Пытаюсь представить Мерри в тюрьме. Преступница, которая наказана за свои злодеяния. Никогда не знаешь, какие сюрпризы тебе преподнесет жизнь и в какие уголки она тебя занесет. Прошлым вечером Сэм облапал меня своими окровавленными руками и обдал перегаром. Раньше я не замечала, какой он все-таки неотесанный мужлан. Грубый, самоуверенный, пошлый. Я привыкла к более утонченным манерам.
О чем я думала? Да, я иногда ошибаюсь в людях. В последнее время я перенесла слишком много душевных травм, которые оставили глубокие шрамы на моем сердце. Иногда, когда по ночам меня мучает бессонница, я захожу в комнату Конора, вдыхаю запах его одеял, провожу пальцем там, где он когда-то лежал.
Чувствую, как острая боль пронзает мое сердце и терзает мою душу.
* * *
Однажды Сэм пришел домой поздно ночью. Я убаюкивала Конора, сидя в старом кресле в детской.
– О, тетушка Фрэнк, – прошептал Сэм. – Фея-крестная.
Я улыбнулась, мне тогда понравились его слова. Но сейчас я могу думать только о ведьмах-крестных, которые наводят порчу и посылают проклятия. Те, которые погружают детей в столетний сон или заставляют их навсегда исчезнуть.
Карл схватил меня за горло, потянул к себе, крепко сжал. У меня болят бедра, но я не смею останавливаться: «О да, да, да». Наконец он сделал последний толчок, на этот раз глубоко войдя в мою плоть.
– Все в порядке, – солгала я. – Я принимаю противозачаточные таблетки.
– Несколько дней назад у Эльзы случился очередной выкидыш, – вздохнул он. – Она просто обезумела от горя.
Я едва сдержалась, чтобы не залепить ему пощечину.
Он застегнул брюки на змейку и оставил меня лежать на холодном цементном полу.
Мерри
– Мерри, Мерри, вы меня слышите?
Мне хотелось закрыть глаза. Исчезнуть, постепенно раствориться в воздухе – клеточка за клеточкой, провалиться в никуда и предаться забвению.

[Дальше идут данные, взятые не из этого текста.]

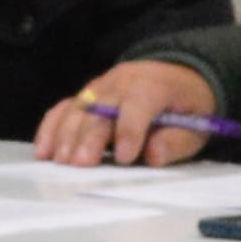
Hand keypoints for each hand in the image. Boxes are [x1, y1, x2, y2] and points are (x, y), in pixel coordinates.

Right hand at [36, 60, 226, 165]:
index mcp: (155, 83)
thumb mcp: (197, 125)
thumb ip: (176, 142)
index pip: (139, 102)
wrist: (178, 76)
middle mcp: (123, 80)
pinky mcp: (86, 95)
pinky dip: (51, 128)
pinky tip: (44, 151)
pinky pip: (64, 108)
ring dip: (67, 135)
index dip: (130, 129)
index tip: (124, 158)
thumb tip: (152, 155)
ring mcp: (100, 85)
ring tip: (61, 161)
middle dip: (90, 136)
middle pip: (101, 107)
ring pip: (78, 107)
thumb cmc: (187, 106)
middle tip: (80, 164)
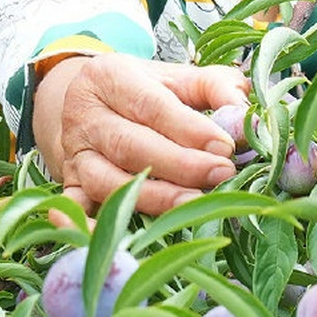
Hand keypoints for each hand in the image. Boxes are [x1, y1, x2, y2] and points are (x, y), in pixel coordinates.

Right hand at [29, 54, 249, 214]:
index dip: (189, 129)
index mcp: (112, 77)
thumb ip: (217, 88)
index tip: (225, 147)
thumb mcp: (180, 78)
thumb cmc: (148, 91)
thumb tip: (246, 114)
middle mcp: (86, 115)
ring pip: (107, 180)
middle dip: (178, 165)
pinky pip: (74, 206)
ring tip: (195, 203)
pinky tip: (103, 239)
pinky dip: (83, 225)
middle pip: (129, 145)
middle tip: (222, 174)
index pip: (151, 105)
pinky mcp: (70, 183)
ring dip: (152, 197)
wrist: (93, 103)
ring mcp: (75, 152)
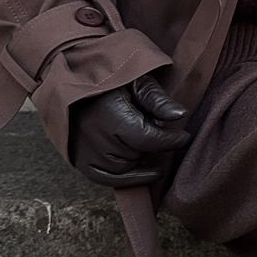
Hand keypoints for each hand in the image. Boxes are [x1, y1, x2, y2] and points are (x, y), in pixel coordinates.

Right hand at [67, 72, 191, 186]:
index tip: (184, 137)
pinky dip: (127, 179)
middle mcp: (94, 135)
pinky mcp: (79, 159)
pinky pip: (106, 179)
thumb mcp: (136, 79)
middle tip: (157, 130)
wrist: (72, 78)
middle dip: (152, 144)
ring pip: (124, 168)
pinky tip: (147, 172)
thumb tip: (180, 115)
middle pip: (137, 154)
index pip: (148, 138)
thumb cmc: (108, 76)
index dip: (171, 140)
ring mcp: (84, 149)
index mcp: (110, 113)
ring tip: (143, 140)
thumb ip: (156, 98)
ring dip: (139, 158)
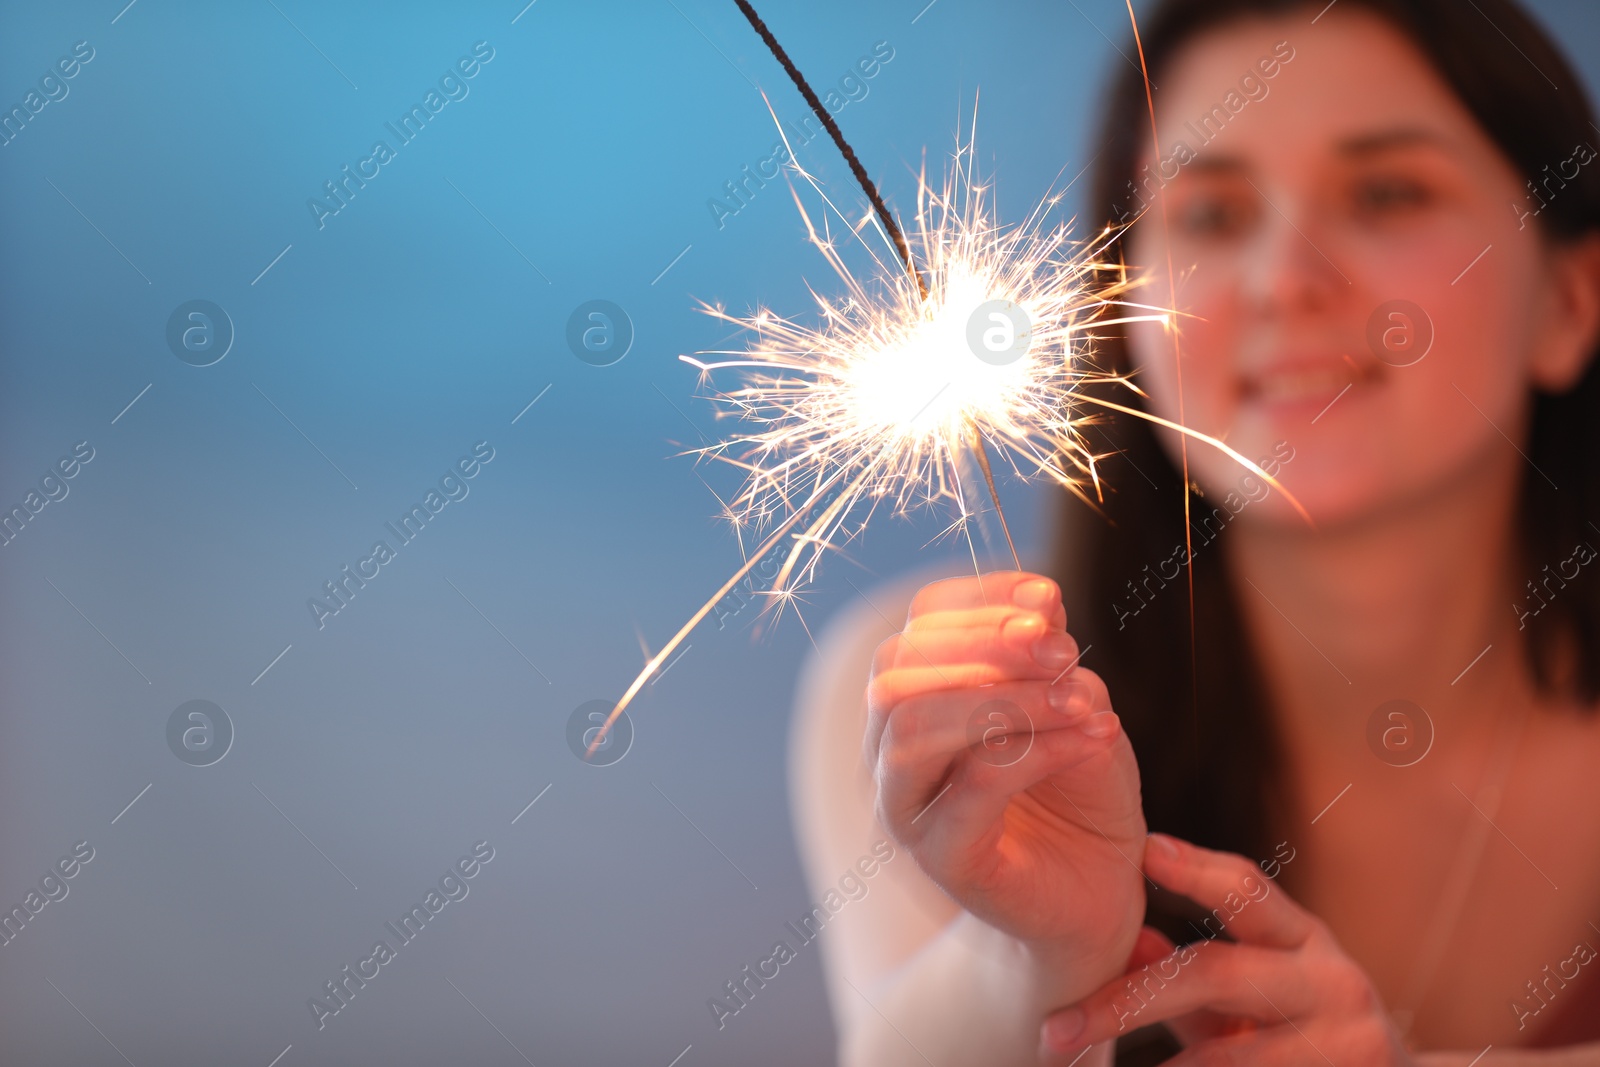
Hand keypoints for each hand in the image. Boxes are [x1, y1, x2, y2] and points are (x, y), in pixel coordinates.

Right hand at [864, 571, 1146, 966]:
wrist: (1099, 892)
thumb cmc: (1079, 791)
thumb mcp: (1073, 703)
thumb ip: (1047, 656)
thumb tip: (1040, 602)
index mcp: (916, 698)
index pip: (919, 625)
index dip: (979, 599)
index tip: (1049, 597)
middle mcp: (890, 749)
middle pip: (895, 670)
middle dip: (984, 645)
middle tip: (1063, 650)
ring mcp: (906, 808)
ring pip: (913, 727)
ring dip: (1007, 698)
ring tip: (1082, 700)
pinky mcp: (942, 859)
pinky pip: (973, 787)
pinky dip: (1039, 751)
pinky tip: (1094, 737)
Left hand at [1042, 833, 1415, 1064]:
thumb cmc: (1303, 1040)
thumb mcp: (1255, 998)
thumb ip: (1190, 976)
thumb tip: (1127, 941)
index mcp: (1305, 941)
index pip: (1248, 890)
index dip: (1195, 868)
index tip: (1144, 849)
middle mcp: (1332, 982)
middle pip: (1214, 974)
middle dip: (1126, 1002)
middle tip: (1056, 1029)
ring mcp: (1348, 1043)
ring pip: (1228, 1056)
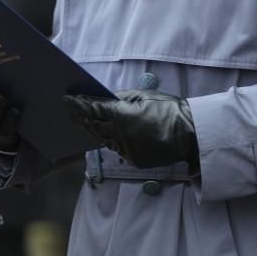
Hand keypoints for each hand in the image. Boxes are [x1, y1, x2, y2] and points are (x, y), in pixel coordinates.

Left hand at [63, 90, 197, 168]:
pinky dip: (110, 141)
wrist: (189, 134)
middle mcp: (120, 134)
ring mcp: (126, 149)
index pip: (93, 108)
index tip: (67, 100)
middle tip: (70, 114)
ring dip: (92, 131)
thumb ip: (122, 98)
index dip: (78, 104)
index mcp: (121, 115)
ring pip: (103, 140)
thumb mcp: (144, 96)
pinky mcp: (134, 159)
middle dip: (81, 118)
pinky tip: (105, 136)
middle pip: (94, 126)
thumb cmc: (168, 110)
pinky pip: (117, 149)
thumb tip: (108, 98)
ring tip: (84, 124)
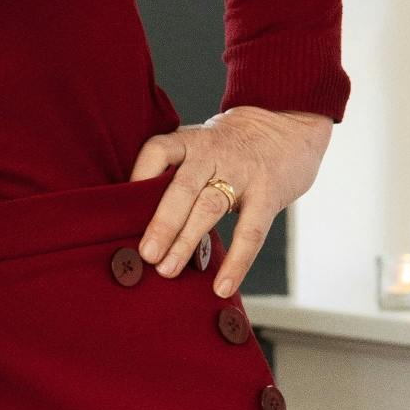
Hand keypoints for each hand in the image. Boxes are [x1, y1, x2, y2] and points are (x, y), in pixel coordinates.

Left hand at [127, 106, 333, 296]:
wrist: (288, 123)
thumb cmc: (232, 145)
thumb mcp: (202, 144)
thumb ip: (177, 171)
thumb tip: (139, 218)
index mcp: (191, 141)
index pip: (158, 151)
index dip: (139, 175)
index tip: (121, 206)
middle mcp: (213, 154)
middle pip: (182, 187)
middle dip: (161, 223)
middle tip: (145, 254)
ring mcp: (242, 173)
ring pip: (210, 208)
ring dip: (187, 242)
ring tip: (168, 270)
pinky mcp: (268, 193)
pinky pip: (250, 232)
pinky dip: (236, 263)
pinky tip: (222, 287)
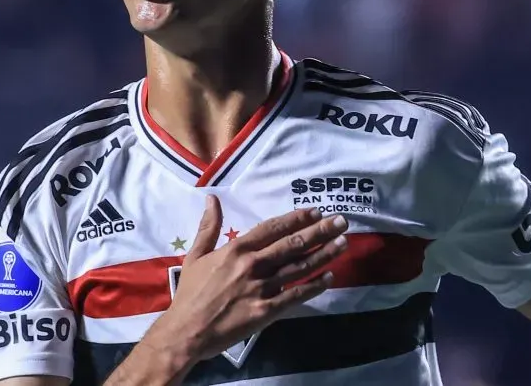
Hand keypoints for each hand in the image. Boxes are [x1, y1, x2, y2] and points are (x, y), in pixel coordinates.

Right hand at [144, 195, 348, 363]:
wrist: (187, 331)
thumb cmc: (190, 294)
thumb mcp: (196, 255)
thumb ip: (209, 227)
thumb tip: (213, 199)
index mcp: (237, 249)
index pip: (272, 228)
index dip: (296, 218)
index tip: (315, 211)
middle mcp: (253, 264)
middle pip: (293, 244)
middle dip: (320, 231)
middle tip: (341, 222)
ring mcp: (262, 288)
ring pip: (299, 267)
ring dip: (323, 254)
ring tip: (343, 244)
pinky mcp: (267, 310)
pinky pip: (296, 295)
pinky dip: (314, 286)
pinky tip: (330, 278)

Меня раньше пару раз посещали подобные мысли, когда я жила в Нью-Йорке. Хотелось просто лечь посреди дороги или на рельсы в метро, закрыть глаза и положиться на волю судьбы. Свист. Визг тормозов. Удар. Капитуляция. Не смерть и не самоубийство. Просто отказ от дальнейшей изнуряющей борьбы за то, чтобы оставаться живой.
Я подняла голову и попыталась сконцентрироваться.
– Мерри?
Меня звала детектив Бергстром, как всегда элегантная и ухоженная. Волосы коротко подстрижены и окрашены в агрессивный платиновый блонд. Сколько времени я уже здесь? Она жевала жвачку. Я чувствовала мятный запах. Должно быть, из ее рта шел неприятный запах. Я сложила руки лодочкой, чтобы проверить свой собственный. Отвратительный.
– Мерри, – сказала она. – Мы снимаем с вас все обвинения.
– Что?
– Вы свободны, – сказала она.
– Не понимаю.
– Мы смогли найти свидетеля. Он подтвердил ваш рассказ.
– Но как? Там никого не было. Я никого не видела.
– Был, – сказала она. – Вы упомянули хижину. Мы нашли владельца и расспросили его. Оказывается, у него есть сын – подросток, который решил использовать хижину для свидания со своей подругой. Как раз в день смерти Конора. У него было немного травки и бутылка спиртного, которую он украл из отцовского бара. Поэтому, как вы понимаете, он не хотел светиться. Но он видел, что произошло. По крайней мере достаточно, чтобы вытащить вас отсюда.